The cow is at our table.
"Oh Caroline!" Emily Driscoll says. "I can't imagine. I just can't imagine."
"Everybody says it," the Gibbs fellow says, "but if there is anything we can do. Really. Anything at all."
The cow closes her eyes, nods her head. "Thank you. Thank you, both."
"You got a warm pair of gloves?" Sig asks.
"Gloves?" the cow asks. She seems puzzled.
"If you need some gloves, just say so. I can get you a pair."
"Well. . .thank you. But. . .it's the middle of summer, so. . ."
"Summer doesn't last forever," Sig reminds her. "Nothing lasts forever. It will be cold and dark, soon."
"Excuse me?" the Gibbs fellow says. He seems to be getting upset.
The cow cocks her head, squints at Sig. "Do you know Martin?"
"That's Hardin," I tell Sig. "Martin was his first name." I address the cow. "We worked with your husband. Everybody there pretty much just goes by last name."
Nothing happens, again.
The cow, suddenly looking old and tired, stands behind the Gibbs fellow and Emily Driscoll.
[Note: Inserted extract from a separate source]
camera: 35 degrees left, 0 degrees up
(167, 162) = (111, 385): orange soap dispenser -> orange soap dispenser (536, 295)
Gibbs has a frown. Emily is staring at her drink. Some clear liquid with ice in a clear plastic cup. It's so hot in here.
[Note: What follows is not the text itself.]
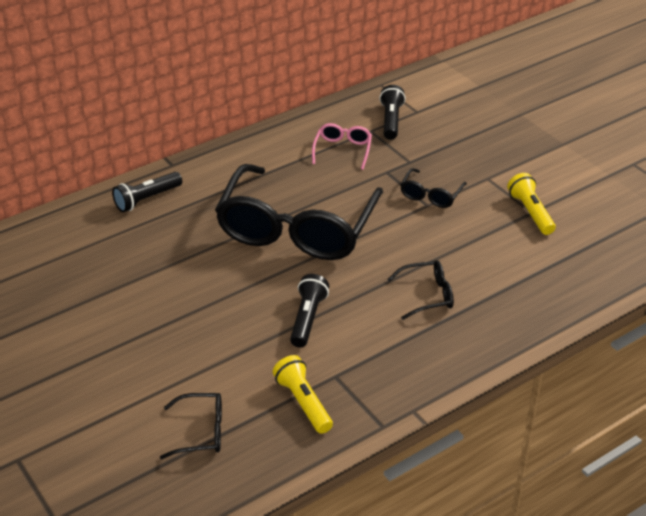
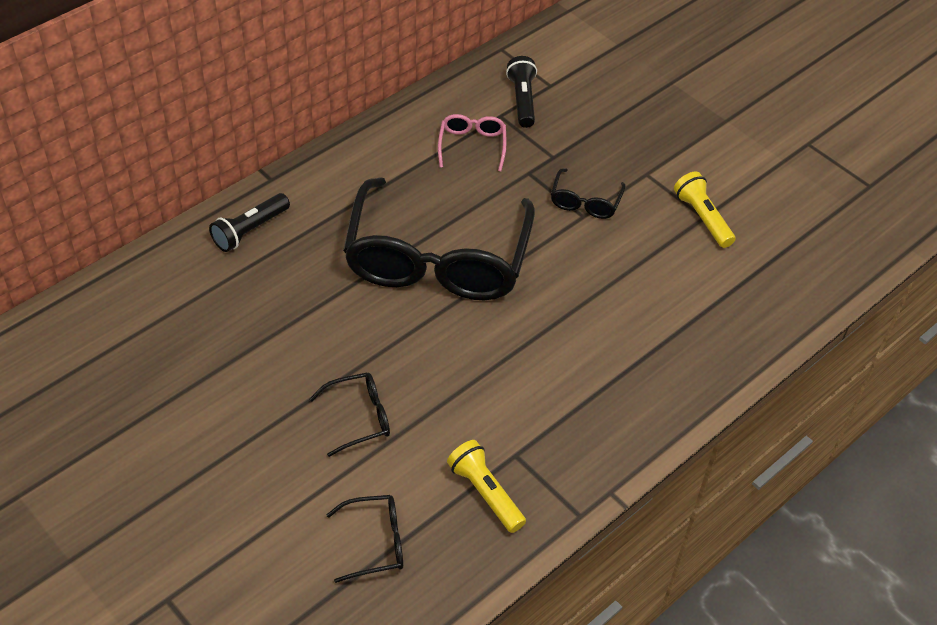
camera: 10 degrees left, 10 degrees up
(308, 318) = (471, 381): black flashlight -> none
(427, 295) = (602, 339): black glasses -> black glasses (359, 418)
"Martin never really liked to talk about work," the cow says softly, so softly.
"Because the fucking place sucks," Sig says.
"What is your PROBLEM?" the Gibbs fellow says.
"Mark!" says Emily Driscoll.
The Gibbs fellow glares at Emily Driscoll.
"What? This guy is. . .you don't talk like that. Not in this kind of situation. Are you stupid?"
All of Emily Driscoll's pretend smiles and good cheer melt away as her face reddens.
The cow looks done in.
"We've met before," I say to her in an attempt to advance the conversation. "I'm sure you don't remember, but it was at Erskine's retirement party."
"You went to that asshole's retirement party?" Sig asks.
The Gibbs fellow bolts from his chair, grabs Emily Driscoll's drink. "Come on. We're moving to another table." He turns to the cow. "Caroline, I think you should join us." The cow nods. Emily Driscoll rises in obedience.
"That guy thinks he's better than us," Sig says as the Gibbs fellow, the cow and Emily Driscoll walk away.
"Uh, he only thinks he's better than 'us' if I am guilty by association."
"That bastard wouldn't give you the time of day even if you were standing next to a sun dial."
"Huh? That doesn't--"
I don't even bother to finish the thought. I don't care. It's hot in here. And this *event,* whatever it is, has been a real dud. What was the point of it? A man has been missing six weeks, and so a bunch of people meet in a hotel and do nothing?
Sig reaches into the fishbowl, removes the check, looks at it, laughs.
"Twenty bucks! Mr. Better Than Us is only good for twenty!" Sig laughs again. "What's Hardin's old lady gonna do with twenty bucks?"
Sig's right about that. A check for twenty dollars. But a man or a woman will turn to his or her god in a time of trouble.
Poor Hardin. A life disappeared. By either death or desperation. One little life. What value?
"What value did Hardin's life have, anyway?" I ask Sig.
He drops the check back in the fishbowl.
"What value? Are not two sparrows sold for a farthing? And one of them shall not fall on the ground without your Father. But the very hairs of your head are all numbered. Fear ye not therefore, ye are of more value than many sparrows."